Experiment One
Pesticide type explained 43 percent of the variation in Bi. glabrata biomass (Table S4), whereas most of the variation in Bu. truncatus biomass (35 percent) was explained by pesticide identity nested within class nested within type (Table S4). Likelihood ratio tests determined that the above pesticide effects were significant for both snail species (Table S5). Model selection favored using pesticide type and pesticide nested within class within type for Bi. glabrata and Bu. truncatus biomass, respectively, and the lowest AICc values included a term for zero-inflation and treating water and solvent as a single control group for both snail species (Tables S6-S7). Model selection (Table S6) indicated significant positive fertilizer effects (bottom-up) on Bi. glabrata biomass (Fig. 1a; Table 1). In contrast, bottom-up effects of herbicides for Bi. glabratabiomass were generally not significant in the presence of predators (Table 1; p > 0.05). Insecticides were associated with positive top-down effects on Bi. glabrata biomass (Fig. 1a; Table 1). Similar to Bi. glabrata , fertilizers had significant positive bottom-up effects for Bu. truncatus biomass, after model selection (Table S7), while none of the six herbicides were significantly associated with Bu. truncatus biomass in the presence of predators (Fig. 1b; Table 1). Similar to Bi. glabrata , insecticides were associated with positive top-down effects on Bu. truncatus biomass (Fig. 1b). Four insecticides led to significant increases in average Bu. truncatus biomass relative to the controls (chlorpyrifos: 55% increase, terbufos: 36%, esfenvalerate: 28%, and permethrin: 61%), while one insecticide from each insecticide class had no significant effects (malathion and λ-cyhalothrin both changed average biomass by < 10%).

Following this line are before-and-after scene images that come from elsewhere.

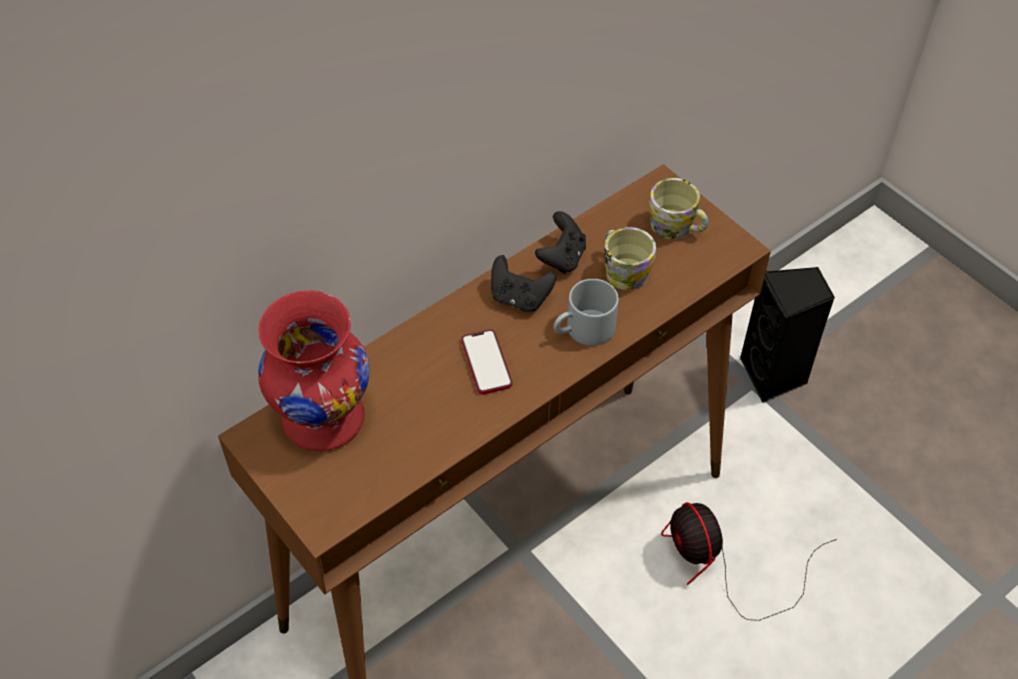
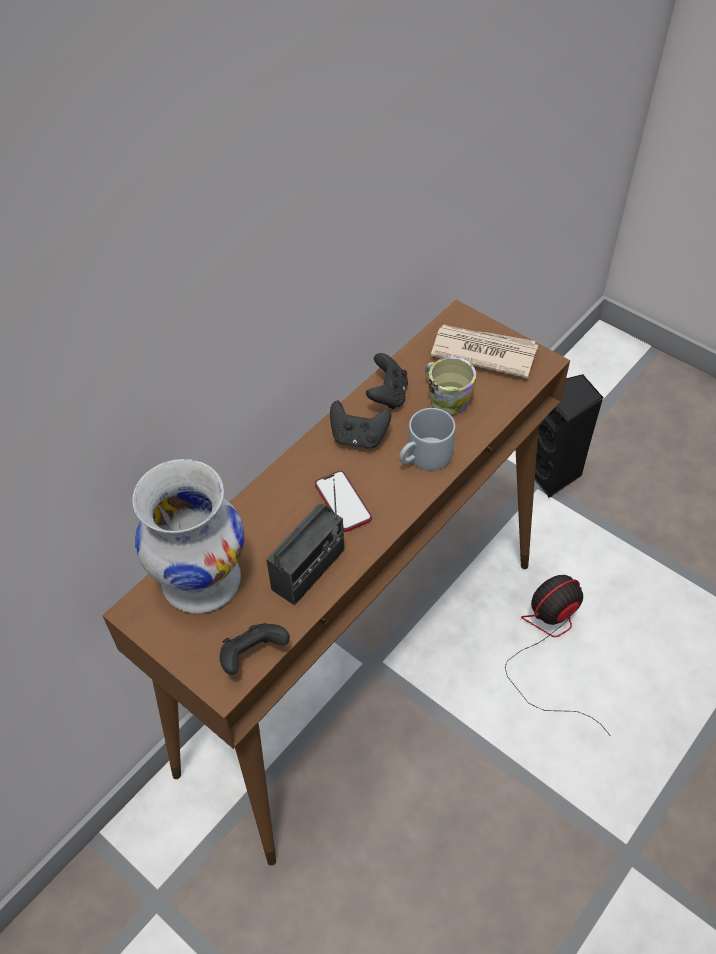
camera: 10 degrees left, 0 degrees up
(323, 420) = (201, 582): red vase -> white vase
(358, 503) = (253, 656): none -> black game controller
(434, 427) = (308, 570): none -> radio
(677, 227) = (483, 352): mug -> newspaper
(722, 566) = (549, 644): fan -> fan turned 90 degrees clockwise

Structural equation modeling (SEM) was consistent with the above relationships (Fig. 2). The final SEM was a good fit for Bu. truncatus (CFI = 0.99, χ2 = 15.25, df = 26, p = 0.95; Table S8) and Bi. glabrata (CFI = 0.99, χ2 = 28.04, df = 26, p = 0.36; Table S9). The SEM model for Bu. truncatus suggested positive and indirect top-down effects of insecticides on snail biomass by lowering 24 hr crayfish survival, which lowered final crayfish abundance (Fig. 2). Fertilizer increased both phytoplankton and periphyton chlorophyll a, the latter of which had positive but non-significant effects upon snail eggs and biomass (Table S8). Instead, significant positive bottom-up effects of fertilizer occurred via increasing submerged vegetation, which increased both snail eggs and biomass (Fig. 2). The sum of standardized coefficients of indirect pathways from fertilizer to snail eggs or biomass was over an order of magnitude greater via submerged vegetation than via periphyton chlorophyll a alone. Submerged vegetation was reduced by crayfish via consumption, which also formed a significant and negative indirect pathway from crayfish predators to snail eggs or biomass that was independent of crayfish predation on snails (Fig. 2). Thus, insecticide-induced reductions in crayfish were positively associated with snails both by reducing predation and increasing snail habitat. The significance and direction of pathways in the SEM model for Bi. glabrata were identical to Bu. truncatus except that both snail eggs and submerged vegetation pathways were negative for Bi. glabrata biomass (Table S9). Bi. glabrata biomass at the end of the experiment was also approximately an order of magnitude greater than for Bu. truncatus (Table S10).